> _ABOUT THIS EXERCISE_:
Within the entries below, output exactly the lines between the line containing "Testberichte" and the line containing "Assine nossa newsletter para ficar", inclusive, and omit any picture.

> _ENTRIES SUPPLIED_:
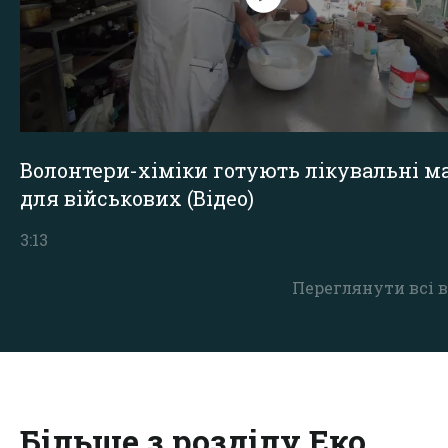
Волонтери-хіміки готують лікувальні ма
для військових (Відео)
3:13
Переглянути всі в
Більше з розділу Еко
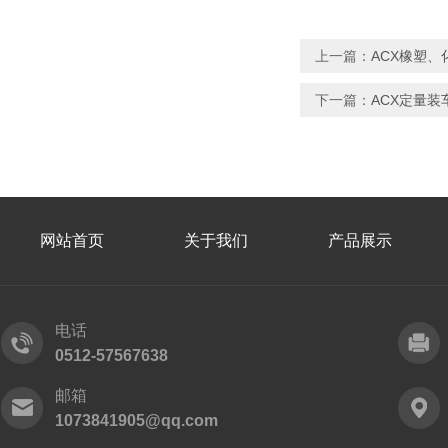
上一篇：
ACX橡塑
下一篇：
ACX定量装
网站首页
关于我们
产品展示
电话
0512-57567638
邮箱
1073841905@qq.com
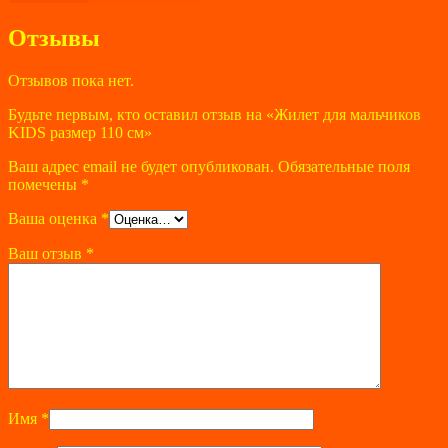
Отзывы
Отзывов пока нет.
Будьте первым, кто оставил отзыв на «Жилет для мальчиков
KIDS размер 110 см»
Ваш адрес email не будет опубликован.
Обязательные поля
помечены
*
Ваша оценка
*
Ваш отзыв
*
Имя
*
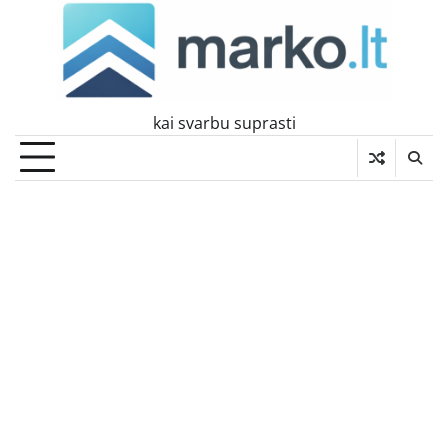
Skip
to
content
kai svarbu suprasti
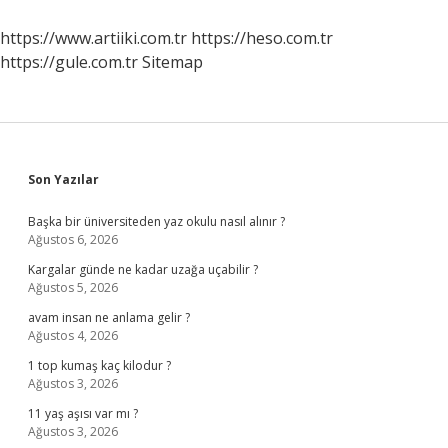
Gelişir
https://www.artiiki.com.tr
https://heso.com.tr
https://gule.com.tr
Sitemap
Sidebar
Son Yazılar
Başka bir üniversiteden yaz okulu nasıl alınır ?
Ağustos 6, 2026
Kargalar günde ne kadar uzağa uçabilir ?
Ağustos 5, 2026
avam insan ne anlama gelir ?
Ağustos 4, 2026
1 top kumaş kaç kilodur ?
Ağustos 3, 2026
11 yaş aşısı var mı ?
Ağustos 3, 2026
...
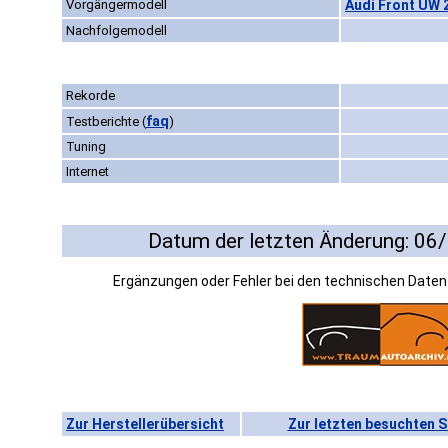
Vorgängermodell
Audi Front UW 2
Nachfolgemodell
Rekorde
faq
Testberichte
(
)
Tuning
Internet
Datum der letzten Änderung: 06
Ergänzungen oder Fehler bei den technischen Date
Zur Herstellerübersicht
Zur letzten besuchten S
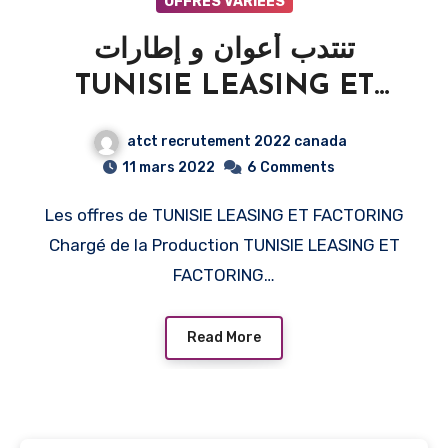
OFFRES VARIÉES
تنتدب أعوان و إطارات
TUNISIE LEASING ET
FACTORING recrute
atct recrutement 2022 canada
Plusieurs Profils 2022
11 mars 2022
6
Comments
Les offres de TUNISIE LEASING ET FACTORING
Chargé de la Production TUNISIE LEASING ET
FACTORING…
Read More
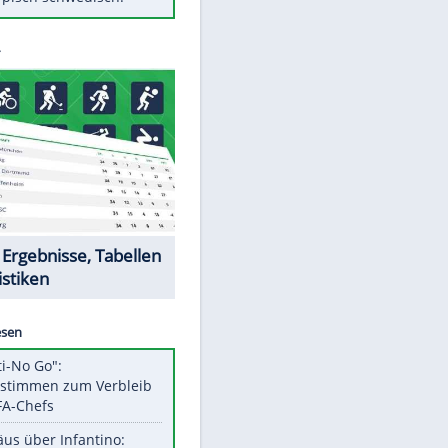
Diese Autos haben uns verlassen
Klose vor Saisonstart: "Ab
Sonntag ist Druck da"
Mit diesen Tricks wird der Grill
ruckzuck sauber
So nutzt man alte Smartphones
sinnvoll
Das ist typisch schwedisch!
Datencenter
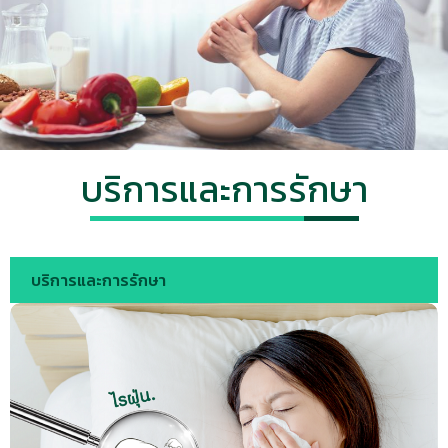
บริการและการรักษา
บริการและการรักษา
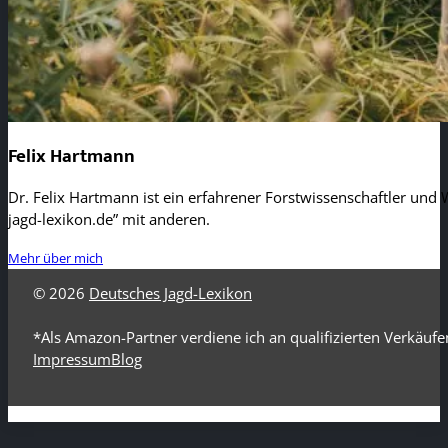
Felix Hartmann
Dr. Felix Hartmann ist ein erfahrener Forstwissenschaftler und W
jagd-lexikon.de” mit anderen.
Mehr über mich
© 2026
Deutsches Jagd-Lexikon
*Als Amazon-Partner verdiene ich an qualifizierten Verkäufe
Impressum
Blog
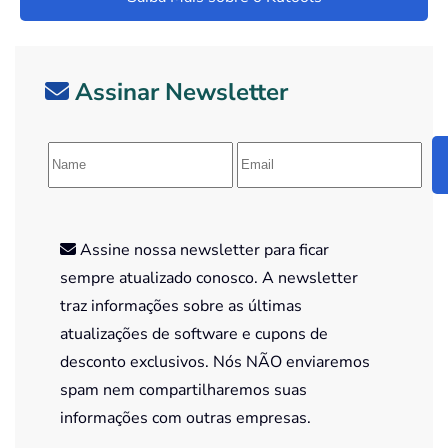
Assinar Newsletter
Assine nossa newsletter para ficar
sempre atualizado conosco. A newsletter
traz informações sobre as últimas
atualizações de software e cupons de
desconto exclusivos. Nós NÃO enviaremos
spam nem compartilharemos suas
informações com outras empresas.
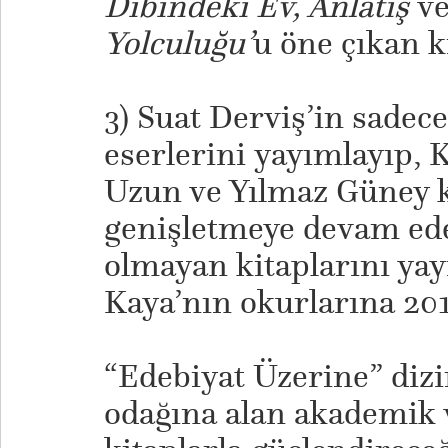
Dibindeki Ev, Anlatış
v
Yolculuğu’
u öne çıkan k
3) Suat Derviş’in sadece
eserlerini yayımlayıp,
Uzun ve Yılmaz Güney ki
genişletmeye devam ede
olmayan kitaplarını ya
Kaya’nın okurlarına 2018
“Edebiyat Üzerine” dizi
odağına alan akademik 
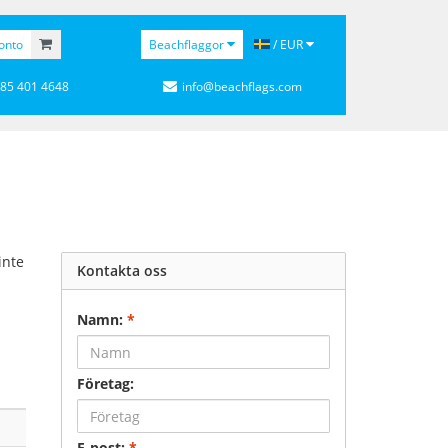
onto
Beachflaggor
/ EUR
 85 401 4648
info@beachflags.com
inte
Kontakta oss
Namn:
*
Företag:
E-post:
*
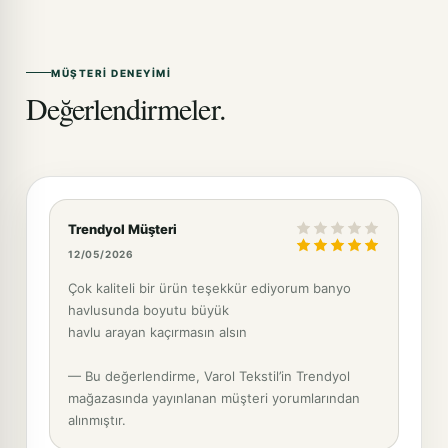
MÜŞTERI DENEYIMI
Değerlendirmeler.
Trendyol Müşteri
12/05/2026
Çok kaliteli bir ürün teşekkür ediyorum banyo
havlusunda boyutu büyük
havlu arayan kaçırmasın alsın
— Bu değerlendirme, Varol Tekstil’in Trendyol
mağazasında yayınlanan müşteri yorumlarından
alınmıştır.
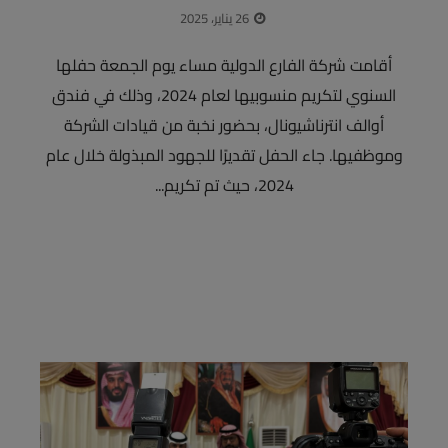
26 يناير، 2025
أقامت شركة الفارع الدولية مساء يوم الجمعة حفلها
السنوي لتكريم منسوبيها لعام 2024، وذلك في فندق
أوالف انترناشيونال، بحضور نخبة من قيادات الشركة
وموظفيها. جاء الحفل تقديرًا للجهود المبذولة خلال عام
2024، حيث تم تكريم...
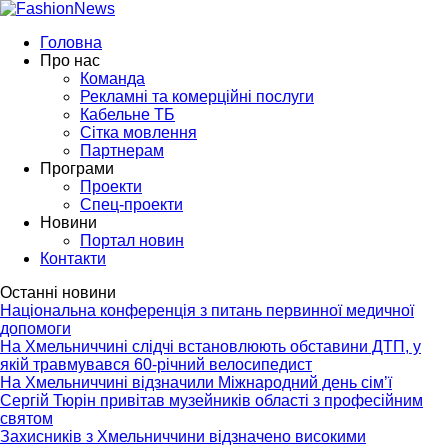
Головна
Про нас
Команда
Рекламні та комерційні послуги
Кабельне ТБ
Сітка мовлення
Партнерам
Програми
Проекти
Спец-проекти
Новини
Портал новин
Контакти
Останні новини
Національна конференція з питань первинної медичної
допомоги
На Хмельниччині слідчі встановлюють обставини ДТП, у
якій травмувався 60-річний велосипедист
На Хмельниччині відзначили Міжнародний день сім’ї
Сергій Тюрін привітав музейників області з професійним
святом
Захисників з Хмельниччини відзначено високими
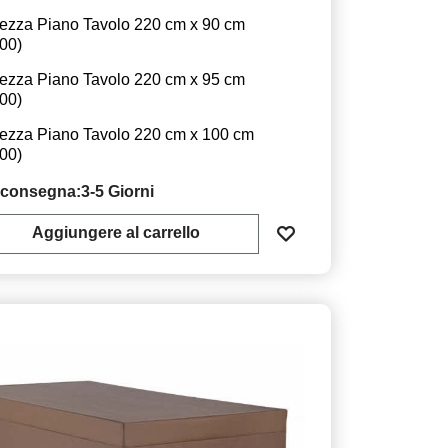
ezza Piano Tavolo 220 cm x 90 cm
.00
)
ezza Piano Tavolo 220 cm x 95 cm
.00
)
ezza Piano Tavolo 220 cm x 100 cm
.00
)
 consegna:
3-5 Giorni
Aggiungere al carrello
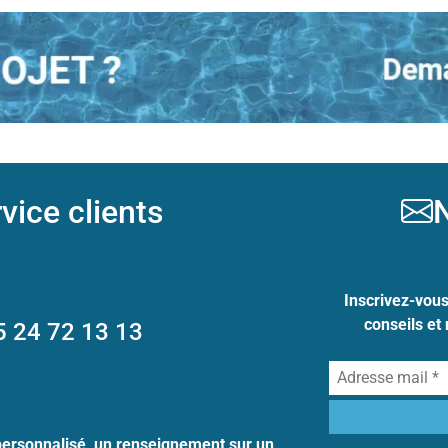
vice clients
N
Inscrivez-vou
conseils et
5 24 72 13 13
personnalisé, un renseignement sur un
--
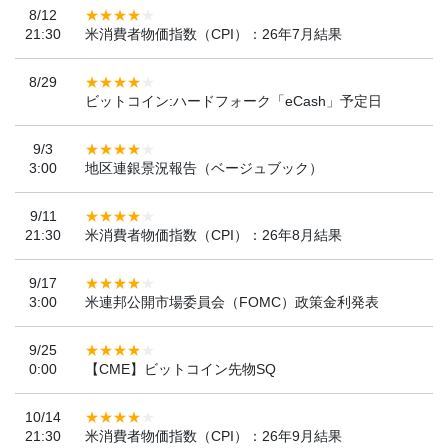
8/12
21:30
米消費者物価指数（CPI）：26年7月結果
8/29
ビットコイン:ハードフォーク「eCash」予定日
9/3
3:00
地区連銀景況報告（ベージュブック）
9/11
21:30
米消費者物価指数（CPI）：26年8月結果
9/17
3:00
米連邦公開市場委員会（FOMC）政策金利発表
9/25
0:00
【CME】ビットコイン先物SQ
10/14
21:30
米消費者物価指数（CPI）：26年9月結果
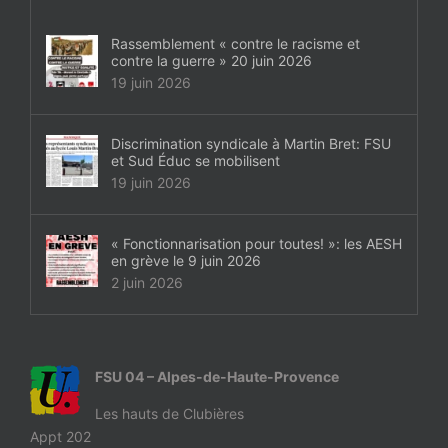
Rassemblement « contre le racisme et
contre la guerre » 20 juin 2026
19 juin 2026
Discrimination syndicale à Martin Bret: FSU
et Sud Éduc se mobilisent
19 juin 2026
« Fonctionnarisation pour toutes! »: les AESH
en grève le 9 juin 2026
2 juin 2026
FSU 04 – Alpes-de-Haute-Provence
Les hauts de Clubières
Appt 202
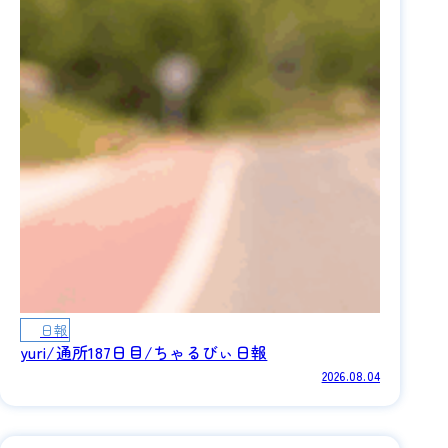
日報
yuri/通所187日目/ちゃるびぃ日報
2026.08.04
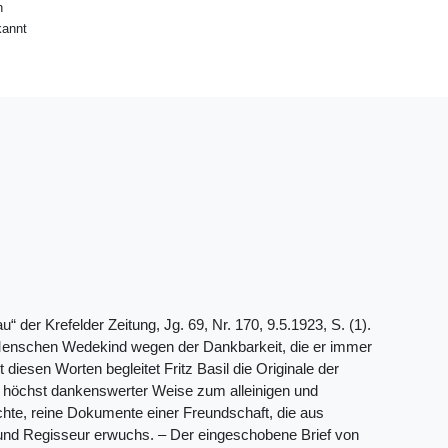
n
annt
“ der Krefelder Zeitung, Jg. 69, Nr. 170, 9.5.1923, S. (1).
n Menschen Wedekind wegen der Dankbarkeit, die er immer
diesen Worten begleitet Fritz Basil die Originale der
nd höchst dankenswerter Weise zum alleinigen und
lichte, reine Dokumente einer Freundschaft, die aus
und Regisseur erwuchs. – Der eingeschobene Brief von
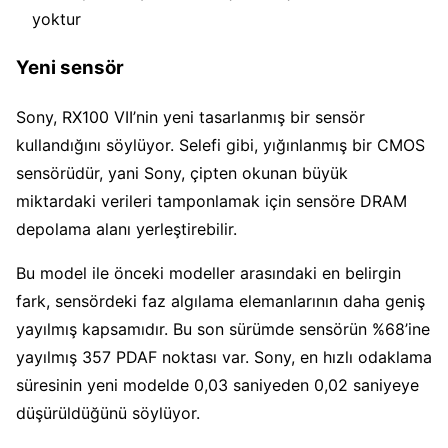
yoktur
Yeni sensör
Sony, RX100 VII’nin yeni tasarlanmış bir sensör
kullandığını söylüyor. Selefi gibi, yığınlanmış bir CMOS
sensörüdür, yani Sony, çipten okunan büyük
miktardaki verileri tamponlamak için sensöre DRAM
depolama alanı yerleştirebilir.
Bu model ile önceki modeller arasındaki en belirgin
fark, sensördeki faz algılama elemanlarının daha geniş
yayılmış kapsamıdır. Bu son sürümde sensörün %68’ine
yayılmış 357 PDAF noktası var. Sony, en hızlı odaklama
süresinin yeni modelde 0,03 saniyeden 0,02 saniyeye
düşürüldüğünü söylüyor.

> _WORKED SOLUTION_:
Testberichte
(
)
Tuning
Internet
Datum der letzten Änderung: 06
Ergänzungen oder Fehler bei den technischen Date
Zur Herstellerübersicht
Zur letzten besuchten S
OFFRES VARIÉES
تنتدب أعوان و إطارات
TUNISIE LEASING ET
FACTORING recrute
atct recrutement 2022 canada
Plusieurs Profils 2022
11 mars 2022
6
Comments
Les offres de TUNISIE LEASING ET FACTORING
Chargé de la Production TUNISIE LEASING ET
FACTORING…
Read More
Diese Autos haben uns verlassen
Klose vor Saisonstart: "Ab
Sonntag ist Druck da"
Mit diesen Tricks wird der Grill
ruckzuck sauber
So nutzt man alte Smartphones
sinnvoll
Das ist typisch schwedisch!
Datencenter
บริการและการรักษา
บริการและการรักษา
Felix Hartmann
Dr. Felix Hartmann ist ein erfahrener Forstwissenschaftler und W
jagd-lexikon.de” mit anderen.
Mehr über mich
© 2026
Deutsches Jagd-Lexikon
*Als Amazon-Partner verdiene ich an qualifizierten Verkäufe
Impressum
Blog
Assinar Newsletter
Assine nossa newsletter para ficar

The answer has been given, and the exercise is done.